Outperformance was computed by comparing either TTM or accumulated performance of the strategies to the index. If the index was up 10%, and the strategy was up 20%, outperformance would be 10%.

My natural investment style is value oriented, ranging from blue chips at a discount on out to speculative value. Results have been gratifying at times. In point of fact, the generic backtest of a Deep Value strategy is a fairly accurate depiction of my self-directed discretionary portfolio over the period covered. That would be pattern, not so much level.

The bottom line is, that Deep Value always performs differently from the index, sometimes far better, sometimes far worse. The logical conclusion is, in order to profit from these high volatility strategies, the investor has to be an adroit market timer. Otherwise, it's just a roller coaster ride, with a nasty outcome if you lose your nerve and sell at the bottom.

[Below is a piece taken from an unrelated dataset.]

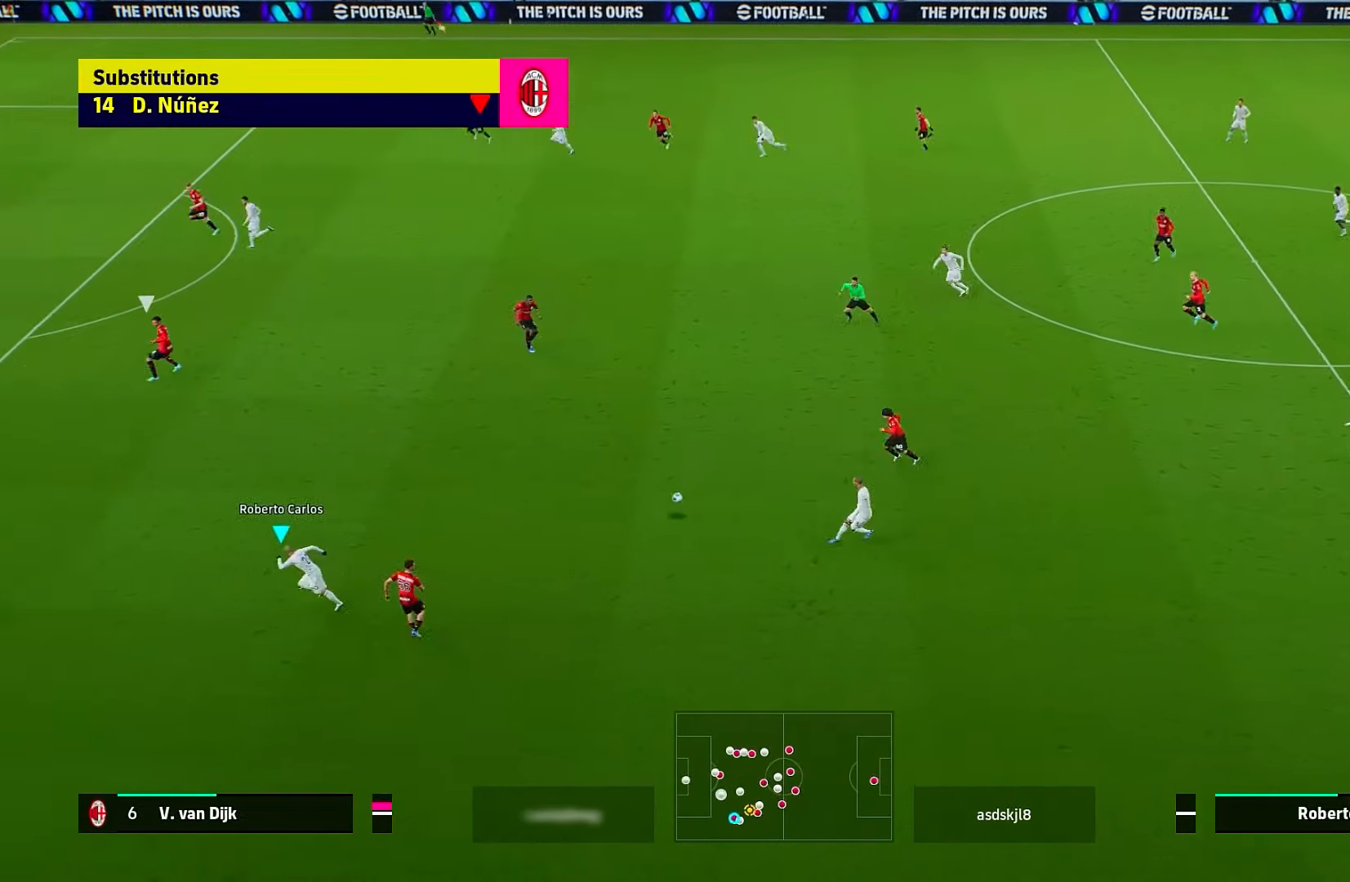
{"buttons": ["B", "R1"], "left_stick": "up-left", "events": [[67, "R1", "down"], [217, "L3", "down"], [467, "L3", "up"], [467, "R1", "up"], [467, "left_stick", "up-left"], [483, "B", "down"], [483, "R1", "down"]]}
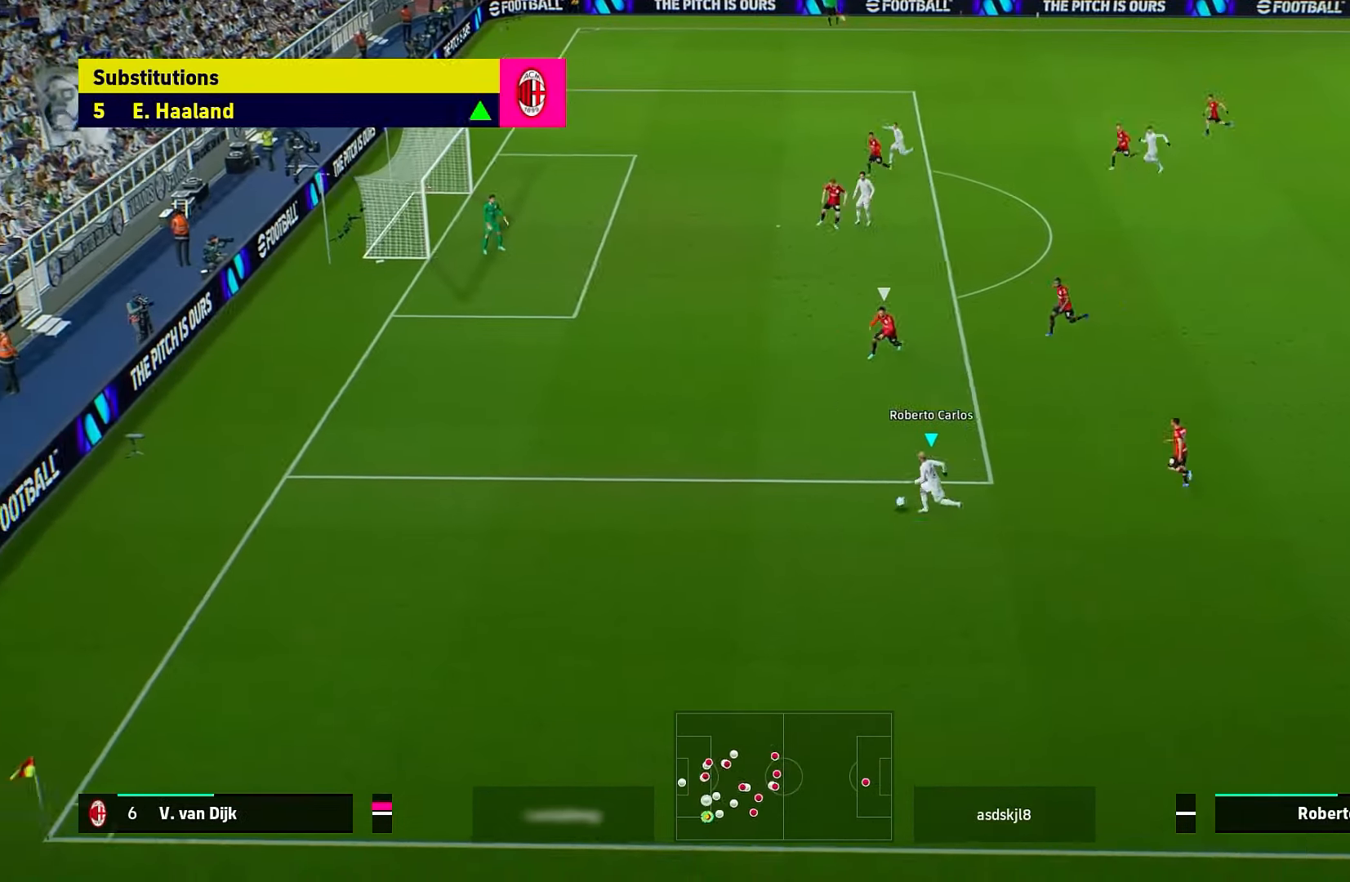
{"buttons": ["L3"], "left_stick": "up-left"}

I don't think it's realistic to expect Dividend Growth to continue its outperformance from a total return perspective. However, I do expect that the resulting stream of income will increase faster than inflation.

Diagonal Call Spread Performance

The portfolio under discussion here is experimental in nature, a reality test of the theoretical advantages that may be achieved by a synthetic approach. Almost all positions are taken by means of Diagonal Call Spreads: long deep in the money, distant expiration calls, preferably LEAPS, against which out of the money, shorter expiration covered calls have been sold.

Basically, it's a covered call strategy on steroids. The use of options provides considerable leverage, as well as volatility and risk. It performs very well in a sideways to moderately upward market, at the expense of giving away substantial upside and accepting substantial downside. It works well as long as the market doesn't make extreme moves in either direction. On the tails, it does poorly.

Looking back at the outcomes here, when the inherently volatile options strategy is combined with a volatile style, such as Deep/Speculative Value, the weakness of both is exacerbated.

On the other hand, the low volatility associated with Dividend Growth Investing seems to mitigate the volatility of the options strategy. The performance of the underlying on the winning trades wasn't that spectacular, but when done with options the results were gratifying.

The options positions are adjusted by rolling according to methods developed over several years of experimentation. Trading costs were approximately 2.6% of portfolio, a substantial reduction from prior years.

The Achilles heel of the diagonal spread as used here is that it magnifies large losses from blow-ups or implosions. Dividend Growth stocks have substantially less risk for those outcomes. They don't have that much tail risk, either to the downside or upside.

A Strategy Change

This formal review confirms a recent decision: I'm dropping Deep Value and adopting Dividend Growth as my primary investment style, for my discretionary portfolio. The experiment with Diagonal Call Spreads will continue, on the grounds that a more conservative selection of underlying stocks overcomes the most serious disadvantage of this options strategy.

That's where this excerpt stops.